| Texte fourni |
====================

Il a ensuite présenté ses observations à l’issue de sa mission officielle en Espagne en mai 2008 qui a inclus des entretiens avec des Espagnols et des étrangers présumés terroristes et une visite au Pays basque. Tout en saluant la collaboration et les progrès accomplis par l’Espagne, il a toutefois manifesté son inquiétude par rapport à l’utilisation de la détention incomunicado de personnes soupçonnées de terrorisme et ce en dépit des recommandations faites par plusieurs organes chargés des droits de l’homme. Il a appelé à la suppression complète des institutions de détention incomunicado. Il a enfin informé qu’il attendait des réponses de l’Algérie, de l’Égypte, de la Malaisie, du Pakistan et des Philippines suite à ses demandes de visite. Il a remercié le Gouvernement de la Tunisie pour son invitation de juin 2008 et a indiqué qu’il a proposé une date et qu’il attendait une réponse à cet égard. Le rapport réitère le principe du droit à un juste procès pour les personnes soupçonnées de terrorisme. Il définit neuf domaines concrets de meilleures pratiques.

====================

| Données de l'exercice |
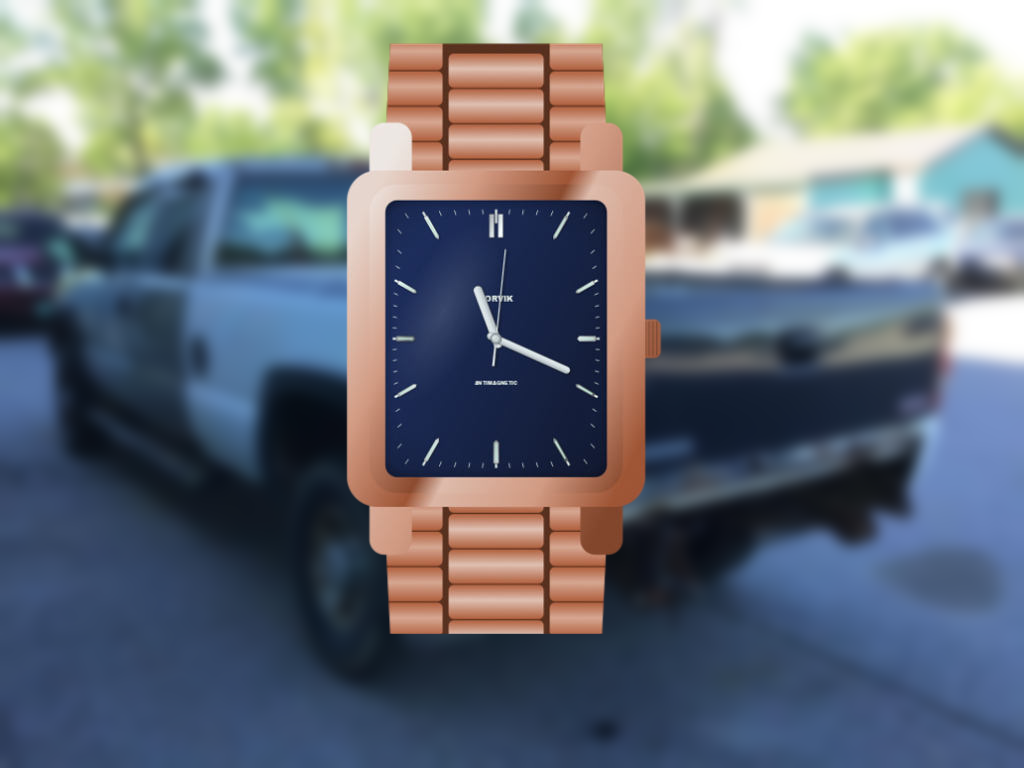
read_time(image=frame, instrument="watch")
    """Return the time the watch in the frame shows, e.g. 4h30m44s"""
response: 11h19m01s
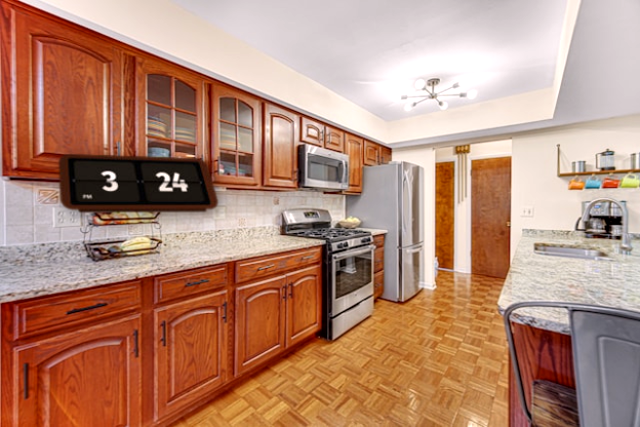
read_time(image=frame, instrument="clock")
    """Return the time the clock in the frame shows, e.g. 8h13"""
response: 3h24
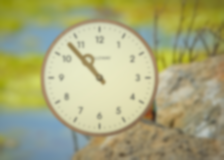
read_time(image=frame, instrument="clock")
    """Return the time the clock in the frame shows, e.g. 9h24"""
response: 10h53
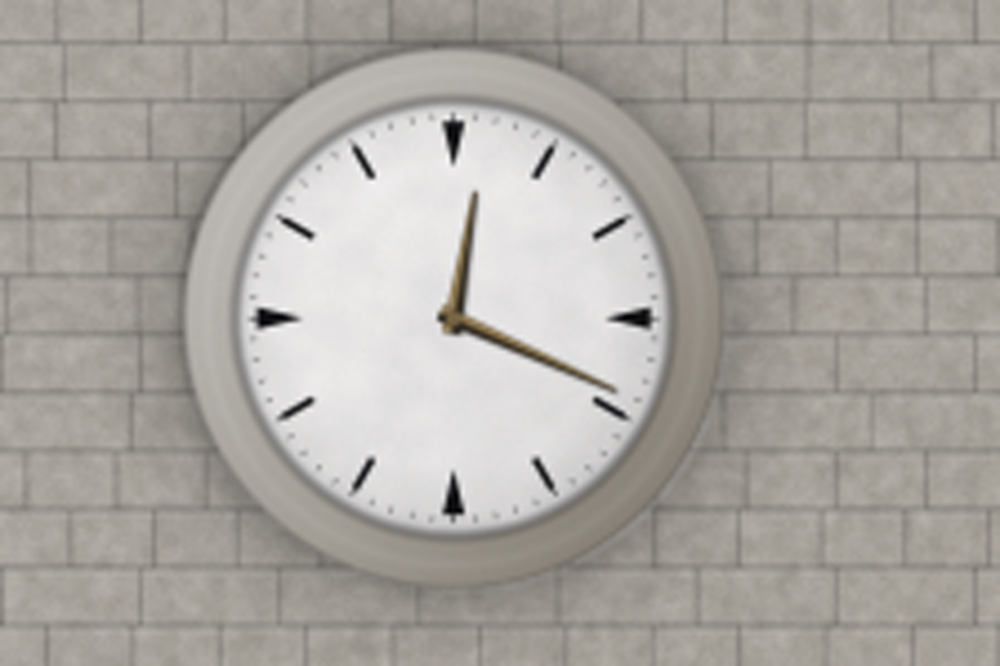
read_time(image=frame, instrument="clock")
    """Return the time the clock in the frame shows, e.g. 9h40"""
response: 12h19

====================

| Consigne 1 |
Selon le texte sur la mission en Espagne, quelle région la mission officielle a-t-elle comprise dans ses visites ?
| Consigne 2 |
Remplace "frame" par "snapshot" dans le passage des enregistrements qui va de leur début jusqu'à la ligne contenant "response: 10h53", incluse, sans rien changer d'autre. Laisse les images de côté dans ta réponse.
Le texte et les enregistrements n'ont aucun lien entre eux.

| Réponse finale 1 |
Le Pays basque.

| Réponse finale 2 |
read_time(image=snapshot, instrument="watch")
    """Return the time the watch in the snapshot shows, e.g. 4h30m44s"""
response: 11h19m01s
read_time(image=snapshot, instrument="clock")
    """Return the time the clock in the snapshot shows, e.g. 8h13"""
response: 3h24
read_time(image=snapshot, instrument="clock")
    """Return the time the clock in the snapshot shows, e.g. 9h24"""
response: 10h53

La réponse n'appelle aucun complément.